Pose landmark coordinates:
......
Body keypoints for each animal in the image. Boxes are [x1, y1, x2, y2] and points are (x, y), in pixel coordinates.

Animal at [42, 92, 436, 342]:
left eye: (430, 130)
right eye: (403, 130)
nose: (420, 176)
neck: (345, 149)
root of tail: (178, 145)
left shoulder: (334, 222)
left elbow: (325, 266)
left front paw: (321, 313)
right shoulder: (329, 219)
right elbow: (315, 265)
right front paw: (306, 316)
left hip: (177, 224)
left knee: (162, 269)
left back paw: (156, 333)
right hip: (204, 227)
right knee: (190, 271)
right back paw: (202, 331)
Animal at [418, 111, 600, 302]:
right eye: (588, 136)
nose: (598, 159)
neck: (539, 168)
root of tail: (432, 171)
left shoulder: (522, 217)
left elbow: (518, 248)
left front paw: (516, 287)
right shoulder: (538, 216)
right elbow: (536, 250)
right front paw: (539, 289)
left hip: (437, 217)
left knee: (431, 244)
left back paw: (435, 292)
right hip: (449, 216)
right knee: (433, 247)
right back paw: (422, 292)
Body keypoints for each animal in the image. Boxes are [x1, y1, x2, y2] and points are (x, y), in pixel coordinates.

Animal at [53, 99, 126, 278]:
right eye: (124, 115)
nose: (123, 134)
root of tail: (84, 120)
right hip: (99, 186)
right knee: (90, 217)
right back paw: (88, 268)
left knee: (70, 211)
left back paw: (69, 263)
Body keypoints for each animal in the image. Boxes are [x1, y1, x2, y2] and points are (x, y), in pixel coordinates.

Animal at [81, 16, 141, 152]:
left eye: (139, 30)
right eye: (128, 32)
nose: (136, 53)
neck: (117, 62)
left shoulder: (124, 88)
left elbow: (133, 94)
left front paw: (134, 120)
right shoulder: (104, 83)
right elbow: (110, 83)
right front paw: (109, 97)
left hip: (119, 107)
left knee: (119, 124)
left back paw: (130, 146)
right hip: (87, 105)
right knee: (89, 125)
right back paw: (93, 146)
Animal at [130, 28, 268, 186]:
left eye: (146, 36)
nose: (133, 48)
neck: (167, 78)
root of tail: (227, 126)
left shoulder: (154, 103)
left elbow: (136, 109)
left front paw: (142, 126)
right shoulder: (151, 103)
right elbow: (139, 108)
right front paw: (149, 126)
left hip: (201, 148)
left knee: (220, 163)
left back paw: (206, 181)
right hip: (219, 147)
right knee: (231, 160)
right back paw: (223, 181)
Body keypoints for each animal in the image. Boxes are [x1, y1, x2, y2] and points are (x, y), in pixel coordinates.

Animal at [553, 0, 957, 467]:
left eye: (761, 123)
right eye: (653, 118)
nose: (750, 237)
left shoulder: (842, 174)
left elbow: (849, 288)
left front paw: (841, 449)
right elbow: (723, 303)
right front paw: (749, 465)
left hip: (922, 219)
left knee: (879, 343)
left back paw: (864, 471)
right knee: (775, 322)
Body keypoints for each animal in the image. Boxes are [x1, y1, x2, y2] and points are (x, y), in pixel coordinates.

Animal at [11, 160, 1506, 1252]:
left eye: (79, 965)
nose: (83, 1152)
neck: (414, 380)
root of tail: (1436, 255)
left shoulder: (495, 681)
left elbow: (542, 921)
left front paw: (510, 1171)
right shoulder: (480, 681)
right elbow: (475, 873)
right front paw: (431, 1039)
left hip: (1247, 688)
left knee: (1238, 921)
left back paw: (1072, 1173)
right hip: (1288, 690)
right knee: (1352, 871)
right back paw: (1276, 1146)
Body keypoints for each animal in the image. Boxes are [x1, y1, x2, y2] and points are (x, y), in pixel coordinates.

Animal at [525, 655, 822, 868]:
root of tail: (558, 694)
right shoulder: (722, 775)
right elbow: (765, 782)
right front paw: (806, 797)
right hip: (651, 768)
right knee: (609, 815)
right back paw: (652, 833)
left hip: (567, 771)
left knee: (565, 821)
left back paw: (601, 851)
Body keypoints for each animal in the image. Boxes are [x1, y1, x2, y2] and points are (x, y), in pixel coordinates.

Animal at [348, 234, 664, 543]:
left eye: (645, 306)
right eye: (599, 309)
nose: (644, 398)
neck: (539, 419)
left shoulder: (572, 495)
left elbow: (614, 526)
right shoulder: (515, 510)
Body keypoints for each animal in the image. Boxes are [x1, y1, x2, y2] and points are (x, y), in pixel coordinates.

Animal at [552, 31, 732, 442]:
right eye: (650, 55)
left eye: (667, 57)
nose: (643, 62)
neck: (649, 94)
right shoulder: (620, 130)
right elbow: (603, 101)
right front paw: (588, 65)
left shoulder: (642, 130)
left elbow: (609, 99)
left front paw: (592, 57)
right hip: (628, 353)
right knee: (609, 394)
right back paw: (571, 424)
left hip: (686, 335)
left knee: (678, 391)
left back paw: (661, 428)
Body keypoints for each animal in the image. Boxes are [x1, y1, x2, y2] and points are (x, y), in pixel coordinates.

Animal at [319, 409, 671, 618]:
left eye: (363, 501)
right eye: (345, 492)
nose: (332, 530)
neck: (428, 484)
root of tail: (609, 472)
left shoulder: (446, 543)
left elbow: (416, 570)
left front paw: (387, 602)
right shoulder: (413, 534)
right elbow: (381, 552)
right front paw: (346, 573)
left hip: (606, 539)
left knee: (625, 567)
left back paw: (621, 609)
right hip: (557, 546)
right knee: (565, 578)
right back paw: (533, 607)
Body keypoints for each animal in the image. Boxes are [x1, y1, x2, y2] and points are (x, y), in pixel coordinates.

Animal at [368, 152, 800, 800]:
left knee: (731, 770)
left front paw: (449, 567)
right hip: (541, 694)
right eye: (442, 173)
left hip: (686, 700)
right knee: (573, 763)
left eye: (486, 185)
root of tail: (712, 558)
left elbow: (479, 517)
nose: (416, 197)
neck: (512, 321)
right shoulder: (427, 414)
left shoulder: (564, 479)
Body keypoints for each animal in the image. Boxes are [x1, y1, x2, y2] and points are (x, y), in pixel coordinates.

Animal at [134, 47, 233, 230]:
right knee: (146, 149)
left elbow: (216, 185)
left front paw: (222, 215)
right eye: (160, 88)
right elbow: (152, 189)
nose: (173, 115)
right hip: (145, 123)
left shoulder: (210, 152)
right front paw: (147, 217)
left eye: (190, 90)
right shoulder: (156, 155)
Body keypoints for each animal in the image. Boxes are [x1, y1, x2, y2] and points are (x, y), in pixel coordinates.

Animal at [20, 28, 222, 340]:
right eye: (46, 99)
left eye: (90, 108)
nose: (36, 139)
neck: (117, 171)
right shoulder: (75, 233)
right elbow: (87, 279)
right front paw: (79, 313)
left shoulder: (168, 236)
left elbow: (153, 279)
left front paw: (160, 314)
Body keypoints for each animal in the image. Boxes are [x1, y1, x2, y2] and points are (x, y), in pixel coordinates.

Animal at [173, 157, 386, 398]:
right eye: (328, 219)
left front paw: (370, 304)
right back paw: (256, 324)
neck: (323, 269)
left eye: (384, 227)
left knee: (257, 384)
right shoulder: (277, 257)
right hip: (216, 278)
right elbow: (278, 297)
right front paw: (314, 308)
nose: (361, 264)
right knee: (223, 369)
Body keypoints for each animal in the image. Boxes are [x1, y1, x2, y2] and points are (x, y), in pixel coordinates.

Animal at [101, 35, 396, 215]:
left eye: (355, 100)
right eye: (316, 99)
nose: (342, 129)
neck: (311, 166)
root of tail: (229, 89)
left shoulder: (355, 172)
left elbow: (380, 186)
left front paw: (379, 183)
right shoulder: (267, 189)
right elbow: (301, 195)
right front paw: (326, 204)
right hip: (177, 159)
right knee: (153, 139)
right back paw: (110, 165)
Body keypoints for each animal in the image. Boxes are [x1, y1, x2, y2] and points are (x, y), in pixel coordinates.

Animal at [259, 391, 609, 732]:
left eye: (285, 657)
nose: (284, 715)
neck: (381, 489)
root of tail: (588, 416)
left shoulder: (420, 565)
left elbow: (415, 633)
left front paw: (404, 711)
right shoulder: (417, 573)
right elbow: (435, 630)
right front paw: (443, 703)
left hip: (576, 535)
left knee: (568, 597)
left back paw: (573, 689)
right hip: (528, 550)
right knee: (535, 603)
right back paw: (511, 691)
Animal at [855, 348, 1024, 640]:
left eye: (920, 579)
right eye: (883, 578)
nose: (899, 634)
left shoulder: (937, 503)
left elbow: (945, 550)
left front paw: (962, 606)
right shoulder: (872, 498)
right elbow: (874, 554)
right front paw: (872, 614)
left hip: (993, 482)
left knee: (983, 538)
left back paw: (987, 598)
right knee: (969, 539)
......
Work required:
An exact copy of the lines above, from the one containing "left elbow: (479, 517)" down to the one containing "nose: (173, 115)" and including both, is the whole answer; retype it and nothing else.

Result:
left elbow: (479, 517)
nose: (416, 197)
neck: (512, 321)
right shoulder: (427, 414)
left shoulder: (564, 479)
Body keypoints for each animal in the image. Boxes are [x1, y1, x2, y2] and points are (x, y), in pixel coordinates.

Animal at [134, 47, 233, 230]:
right knee: (146, 149)
left elbow: (216, 185)
left front paw: (222, 215)
right eye: (160, 88)
right elbow: (152, 189)
nose: (173, 115)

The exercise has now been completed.